Managers take authority – they act as bosses. Leaders take duty – they act as servants. Management is based on power and sharpness, while leadership is based on humility and gentleness.

8. Managers transform a business; leaders transform people

Management is more concerned on the success of a business. On the other hand, leadership is more concerned on the success of the people inside and out of the business.

9. Managers have subordinates; leaders have peers

Management ensures that every person in the organization is well-placed according to his position and authority. Leadership ensures that every person enjoys equal treatment regardless of his position or authority.

10. Managers administer people; leaders empower them

Managers oversee their subordinates to see to it that they are doing their jobs the way they want them to be done or according to the organizational blueprint. Leaders develop their followers personally, trust them, and let them work independently.

11. Managers hire and fire employees; leaders welcome and keep friends

Management is more about keeping the business alive. On the other hand, leadership is more about keeping the relationships alive.

12. Managers do what is right; leaders do the right thing

Managers do the things that are generally acceptable or status quo. Leaders do things based on his belief or convictions and they may challenge or break what is generally acceptable.

13. Managers fulfill expectations; leaders make a surprise

Managers give due punishment, while leaders can forgive and forget. Moreover, managers give due credit or rewards to their subordinates, while leaders give grace (rewards beyond what people deserve) to their followers.

14. Managers focus on measurable things; leaders focus on immeasurable things

Managers are transactional and economical. On the other hand, leaders are spiritual or immaterial.
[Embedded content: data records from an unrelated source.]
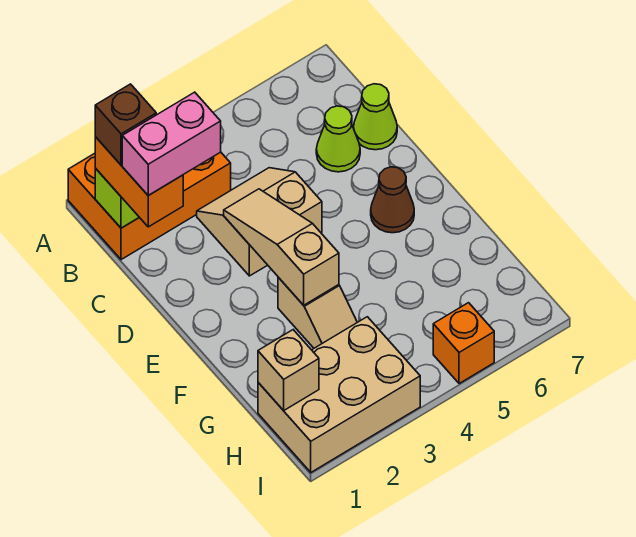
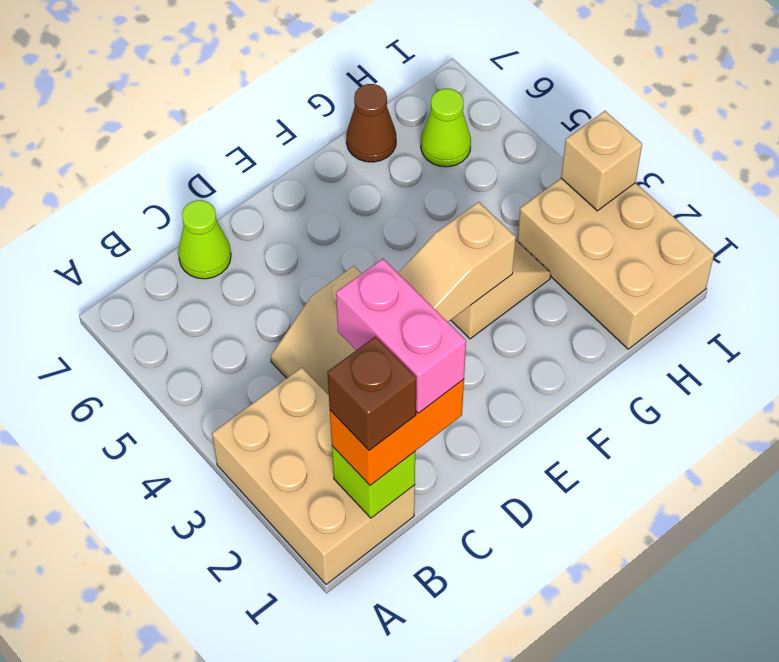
orange 2x3 brick [68,152,231,260] -> tan 2x3 brick [212,368,415,585]
lime 1x1 cone [316,106,360,172] -> lime 1x1 cone moved to [421,89,471,167]
brown 1x1 cone [371,167,414,233] -> brown 1x1 cone moved to [346,84,396,162]
tan 1x1 brick [258,330,319,411] -> tan 1x1 brick moved to [561,111,642,211]
orange 1x1 brick [433,303,494,384] -> none

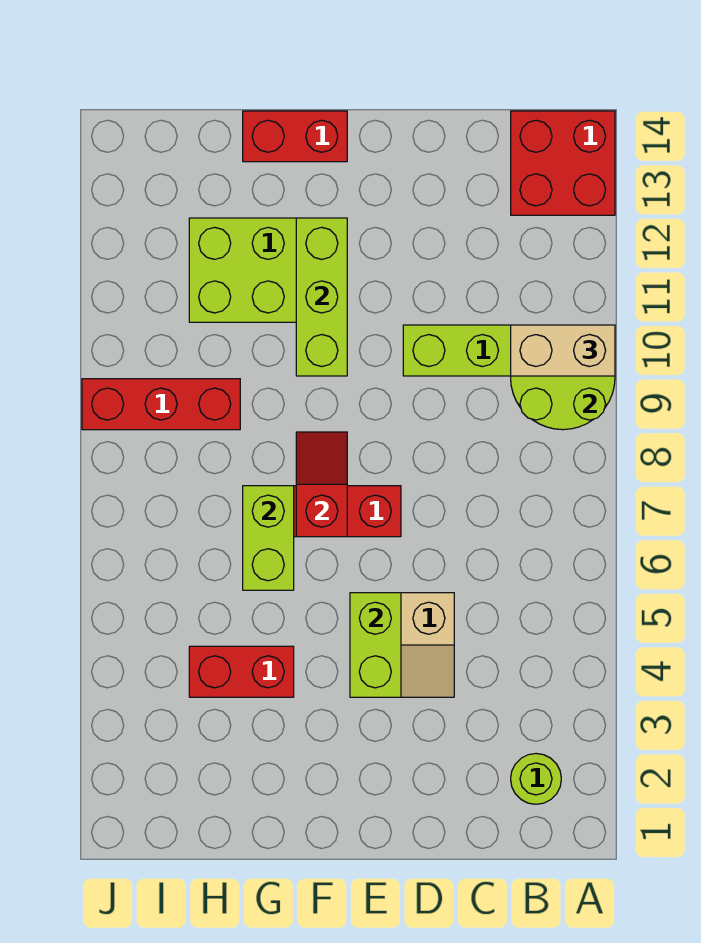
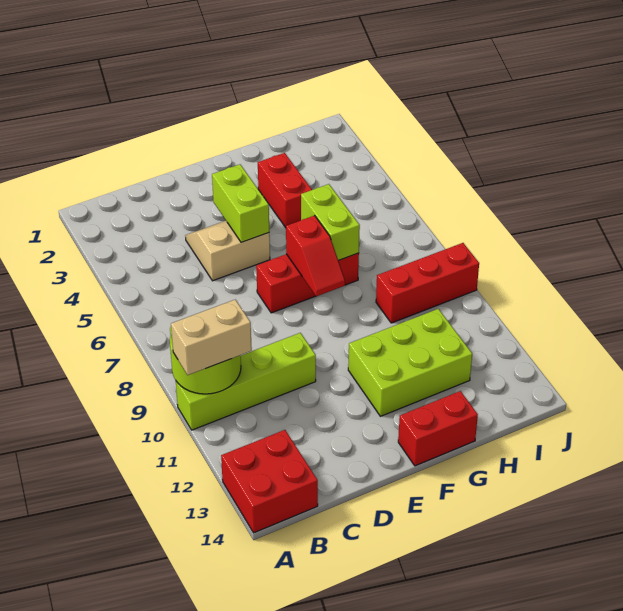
lime 1x1 round brick [511,754,561,804] -> none
lime 1x3 brick [296,218,347,376] -> none
red 1x2 brick [189,646,294,697] -> red 1x2 brick turned to [258,153,312,228]

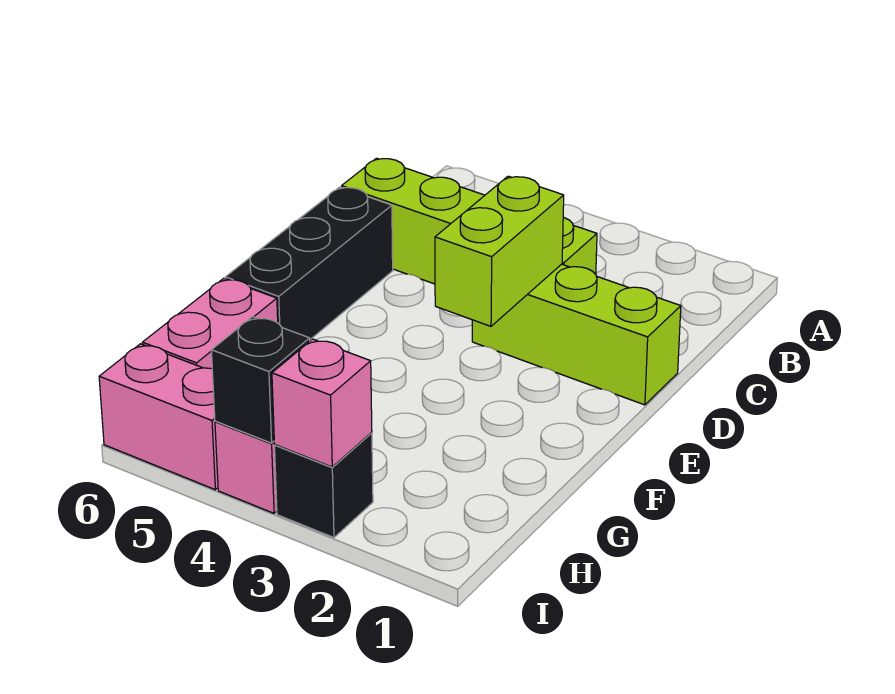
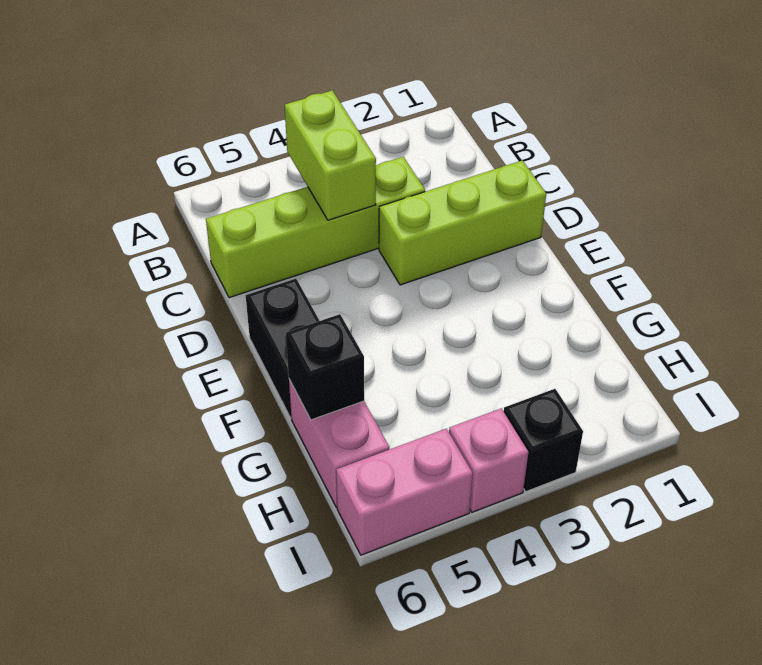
lime 1x2 brick [435,176,564,326] -> lime 1x2 brick moved to [285,90,376,220]
black 1x3 brick [225,187,393,339] -> black 1x2 brick [246,279,320,418]
pink 1x1 brick [272,339,372,467] -> none
black 1x1 brick [211,317,310,443] -> black 1x1 brick moved to [286,314,364,420]

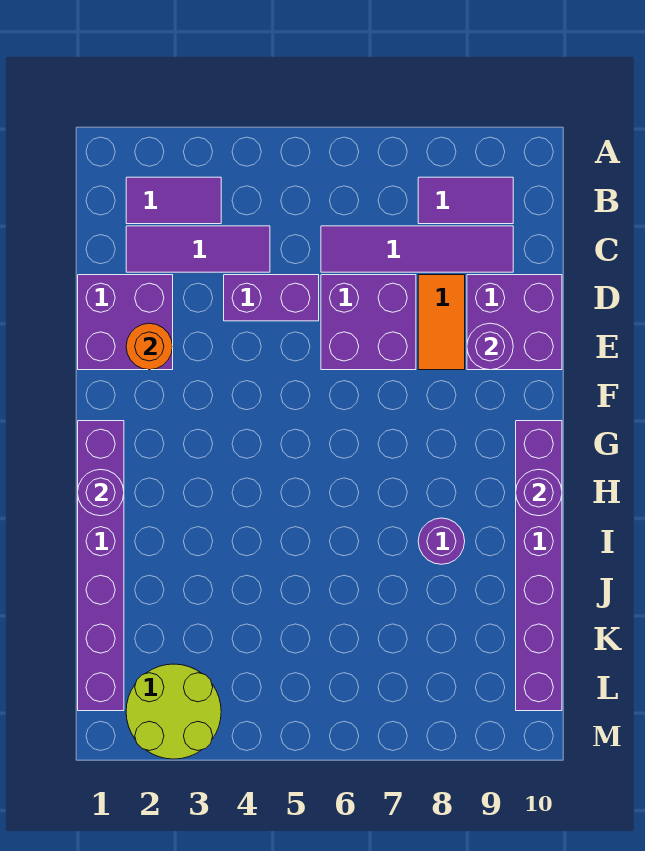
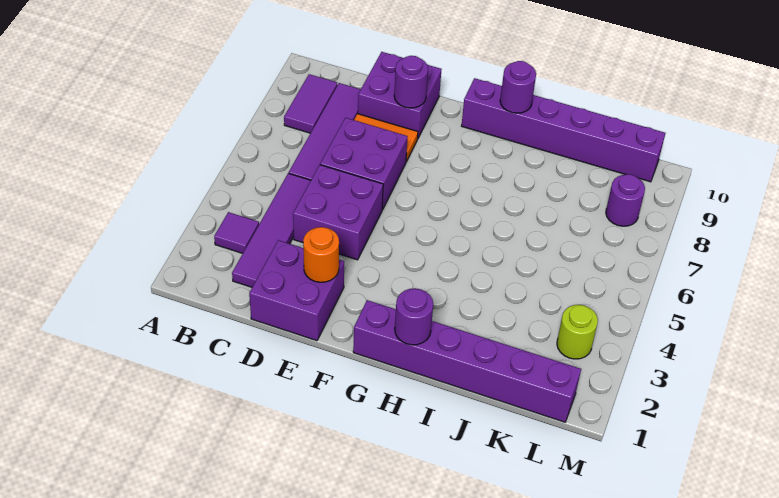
purple 1x2 tile [126,177,221,224] -> purple 1x1 tile [214,212,259,253]
purple 1x3 tile [126,226,270,272] -> purple 1x4 tile [232,173,311,287]
purple 1x2 brick [224,275,319,321] -> purple 2x2 brick [293,165,383,260]
purple 1x1 round brick [418,518,465,564] -> purple 1x1 round brick moved to [606,174,645,226]
lime 2x2 round brick [126,664,221,759] -> lime 1x1 round brick [557,305,598,359]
15. Managers are specific; leaders are holistic

Managers are more detailed persons, while leaders are more inclined to the big picture.

16. Managers rely on intelligence; leaders rely on pure will

Management comes from the brain, probability, logic, and common sense. On the other hand, leadership comes from the heart, soul, possibility, hope, faith, and love.

17. Managers explain; leaders prove

Managers give more knowledge and choices. Leaders give more experiences and realizations.

18. Managers make a plan, leaders create a vision

Managers are strategic, tactical and technical. They show the direction and are more focused on creating steps and procedures. On the other hand, leaders are deeper, broader and more focused on the ultimate things. They show the destination and are more focused on objectives and goals.

19. Managers expect result; leaders expect growth

Management is more about getting things done. On the other hand, leadership is more about getting the people, who get things done, grow.

20. Managers can resign and retire; leaders consider their job as a lifetime mission

Management is a temporary job – its existence depends on the life of a business, organization or occupation. On the other hand, leadership is a permanent job – its existence depends on one’s life.

So… have you determined which are you? Are you a leader or a manager? Remember that managers could also possess the qualities of a true leader. Likewise, leaders could also have the skills of an efficient and effective manager.